ASSIGNMENT
Go through the data and copy each line where the word "Lawrence" shows up.

*** EXCERPTED DATA Section Begins ***

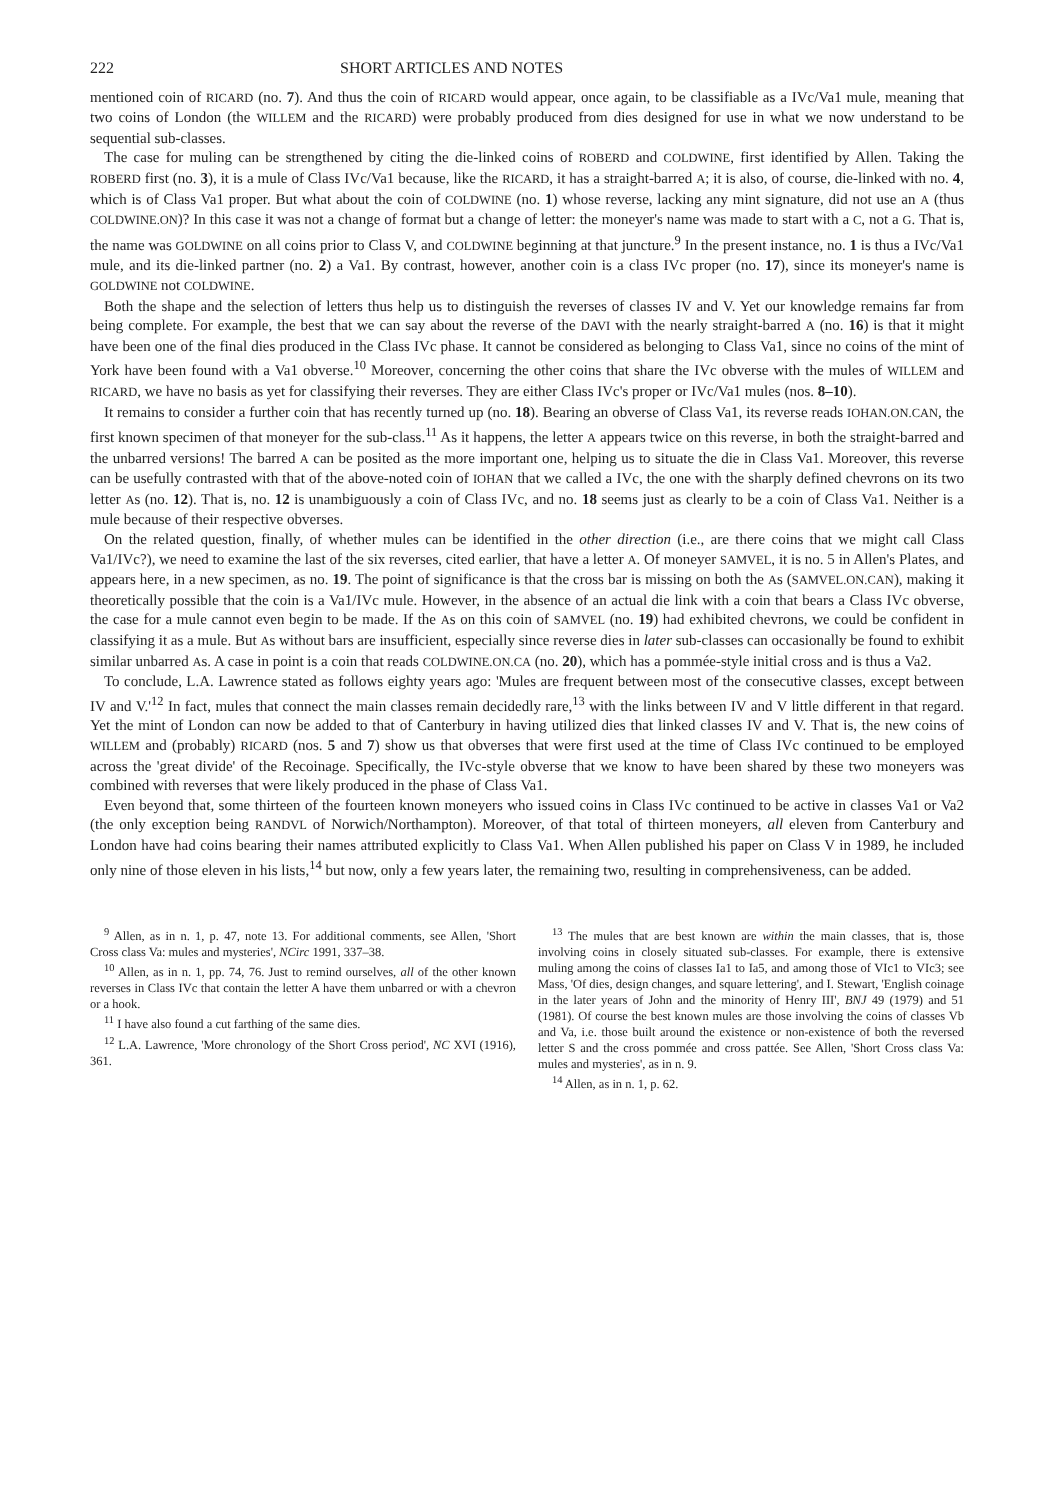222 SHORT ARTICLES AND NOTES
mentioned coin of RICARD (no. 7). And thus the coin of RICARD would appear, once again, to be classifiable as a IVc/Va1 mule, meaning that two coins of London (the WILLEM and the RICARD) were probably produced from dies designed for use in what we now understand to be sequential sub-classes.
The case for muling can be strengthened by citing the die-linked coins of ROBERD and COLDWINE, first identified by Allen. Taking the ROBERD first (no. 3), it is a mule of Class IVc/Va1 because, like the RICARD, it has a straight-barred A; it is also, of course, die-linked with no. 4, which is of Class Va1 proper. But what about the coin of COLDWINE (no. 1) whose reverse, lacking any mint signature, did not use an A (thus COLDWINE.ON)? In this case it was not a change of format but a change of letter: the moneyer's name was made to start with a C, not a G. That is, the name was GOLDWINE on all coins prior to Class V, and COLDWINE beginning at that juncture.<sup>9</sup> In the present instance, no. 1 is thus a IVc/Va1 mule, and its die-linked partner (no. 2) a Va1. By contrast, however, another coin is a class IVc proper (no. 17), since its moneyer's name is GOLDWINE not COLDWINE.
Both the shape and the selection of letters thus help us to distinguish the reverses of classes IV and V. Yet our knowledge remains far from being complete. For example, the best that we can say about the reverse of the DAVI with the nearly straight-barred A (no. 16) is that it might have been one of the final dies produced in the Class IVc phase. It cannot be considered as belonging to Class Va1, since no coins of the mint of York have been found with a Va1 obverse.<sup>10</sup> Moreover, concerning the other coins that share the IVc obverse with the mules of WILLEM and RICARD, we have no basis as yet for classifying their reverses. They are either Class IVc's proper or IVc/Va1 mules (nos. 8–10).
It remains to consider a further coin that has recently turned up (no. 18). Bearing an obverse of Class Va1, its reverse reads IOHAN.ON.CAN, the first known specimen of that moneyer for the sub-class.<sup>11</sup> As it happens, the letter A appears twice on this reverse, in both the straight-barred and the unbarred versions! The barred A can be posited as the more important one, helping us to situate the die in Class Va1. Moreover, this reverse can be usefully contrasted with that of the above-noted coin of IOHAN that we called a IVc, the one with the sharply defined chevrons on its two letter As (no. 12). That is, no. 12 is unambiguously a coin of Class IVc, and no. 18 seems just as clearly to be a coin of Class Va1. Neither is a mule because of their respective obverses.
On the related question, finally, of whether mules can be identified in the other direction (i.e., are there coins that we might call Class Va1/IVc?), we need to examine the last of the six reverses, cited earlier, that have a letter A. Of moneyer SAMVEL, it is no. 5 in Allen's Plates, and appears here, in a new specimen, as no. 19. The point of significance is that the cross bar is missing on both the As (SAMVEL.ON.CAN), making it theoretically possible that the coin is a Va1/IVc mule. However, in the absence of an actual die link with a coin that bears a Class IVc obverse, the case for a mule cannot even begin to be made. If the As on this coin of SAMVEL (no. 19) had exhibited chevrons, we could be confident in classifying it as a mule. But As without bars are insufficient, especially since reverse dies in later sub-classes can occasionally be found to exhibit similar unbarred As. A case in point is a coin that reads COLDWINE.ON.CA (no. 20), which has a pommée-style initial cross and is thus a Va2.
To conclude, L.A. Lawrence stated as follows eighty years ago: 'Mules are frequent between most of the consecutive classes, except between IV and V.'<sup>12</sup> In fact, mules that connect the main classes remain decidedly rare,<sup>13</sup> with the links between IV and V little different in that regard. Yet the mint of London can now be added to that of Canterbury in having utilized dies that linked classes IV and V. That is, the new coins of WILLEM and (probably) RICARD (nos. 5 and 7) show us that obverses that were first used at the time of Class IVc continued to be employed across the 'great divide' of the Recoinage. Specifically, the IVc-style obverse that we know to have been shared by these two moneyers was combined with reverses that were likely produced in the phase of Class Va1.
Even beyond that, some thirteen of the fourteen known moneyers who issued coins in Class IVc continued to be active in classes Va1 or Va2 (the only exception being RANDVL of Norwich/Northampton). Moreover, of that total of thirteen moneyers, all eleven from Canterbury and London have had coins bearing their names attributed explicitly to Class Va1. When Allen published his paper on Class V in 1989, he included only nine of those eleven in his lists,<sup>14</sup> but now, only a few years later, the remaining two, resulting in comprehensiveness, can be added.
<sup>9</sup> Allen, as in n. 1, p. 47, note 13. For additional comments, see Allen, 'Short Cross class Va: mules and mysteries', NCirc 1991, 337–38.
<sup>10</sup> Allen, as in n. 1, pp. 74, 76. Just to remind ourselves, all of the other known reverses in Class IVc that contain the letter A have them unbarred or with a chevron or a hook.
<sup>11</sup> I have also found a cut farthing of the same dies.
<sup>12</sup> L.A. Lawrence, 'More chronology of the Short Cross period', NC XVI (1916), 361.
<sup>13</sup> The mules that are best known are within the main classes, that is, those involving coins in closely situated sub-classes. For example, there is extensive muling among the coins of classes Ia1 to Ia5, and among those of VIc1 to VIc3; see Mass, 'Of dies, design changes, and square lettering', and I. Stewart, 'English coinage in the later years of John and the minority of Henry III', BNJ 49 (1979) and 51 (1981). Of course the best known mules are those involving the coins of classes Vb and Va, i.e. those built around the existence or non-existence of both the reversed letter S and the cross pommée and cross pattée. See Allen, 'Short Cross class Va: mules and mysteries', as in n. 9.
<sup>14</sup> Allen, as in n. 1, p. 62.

*** EXCERPTED DATA Section Ends ***
*** EXCERPTED DATA Section Begins ***

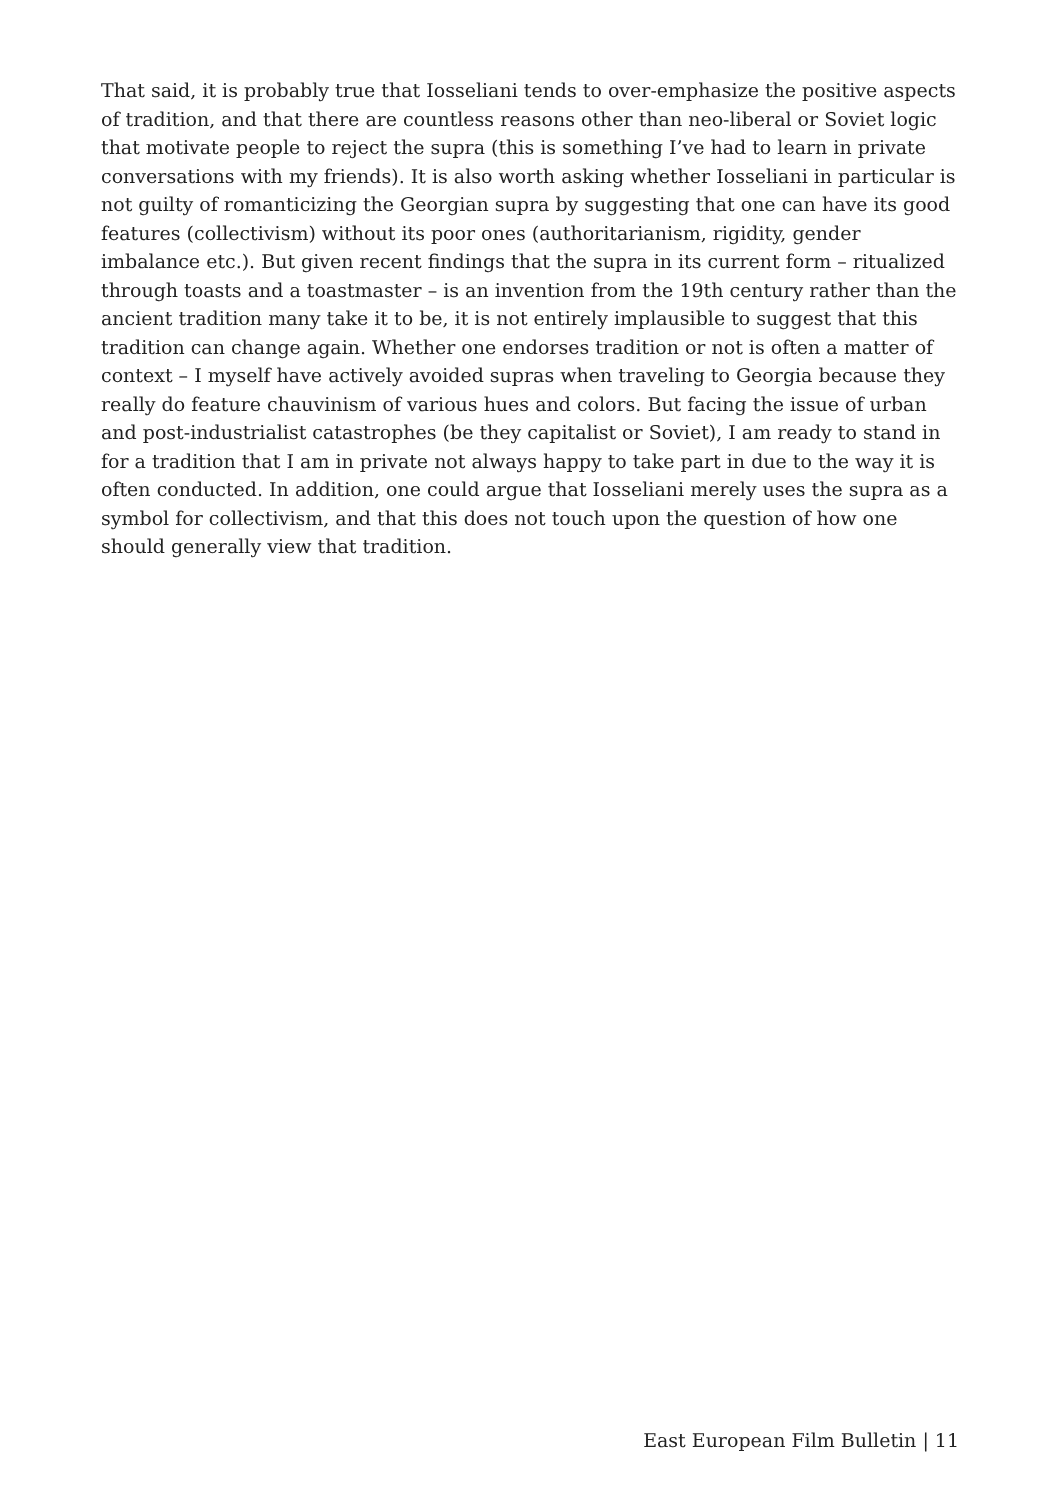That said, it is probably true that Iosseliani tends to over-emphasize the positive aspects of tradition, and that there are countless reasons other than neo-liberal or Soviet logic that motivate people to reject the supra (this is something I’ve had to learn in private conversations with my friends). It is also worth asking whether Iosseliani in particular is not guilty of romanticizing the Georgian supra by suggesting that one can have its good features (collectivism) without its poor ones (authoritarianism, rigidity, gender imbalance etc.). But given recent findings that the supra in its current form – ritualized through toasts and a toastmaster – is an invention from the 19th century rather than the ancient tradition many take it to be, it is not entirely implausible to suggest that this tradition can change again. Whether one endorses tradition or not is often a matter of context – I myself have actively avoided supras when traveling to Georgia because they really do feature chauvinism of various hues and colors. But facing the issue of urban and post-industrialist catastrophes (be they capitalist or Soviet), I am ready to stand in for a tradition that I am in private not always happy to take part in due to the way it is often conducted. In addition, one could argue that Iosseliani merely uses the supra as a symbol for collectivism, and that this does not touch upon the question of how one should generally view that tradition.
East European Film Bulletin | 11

*** EXCERPTED DATA Section Ends ***

WRITTEN RESPONSE
To conclude, L.A. Lawrence stated as follows eighty years ago: 'Mules are frequent between most of the consecutive classes, except between IV and V.'<sup>12</sup> In fact, mules that connect the main classes remain decidedly rare,<sup>13</sup> with the links between IV and V little different in that regard. Yet the mint of London can now be added to that of Canterbury in having utilized dies that linked classes IV and V. That is, the new coins of WILLEM and (probably) RICARD (nos. 5 and 7) show us that obverses that were first used at the time of Class IVc continued to be employed across the 'great divide' of the Recoinage. Specifically, the IVc-style obverse that we know to have been shared by these two moneyers was combined with reverses that were likely produced in the phase of Class Va1.
<sup>12</sup> L.A. Lawrence, 'More chronology of the Short Cross period', NC XVI (1916), 361.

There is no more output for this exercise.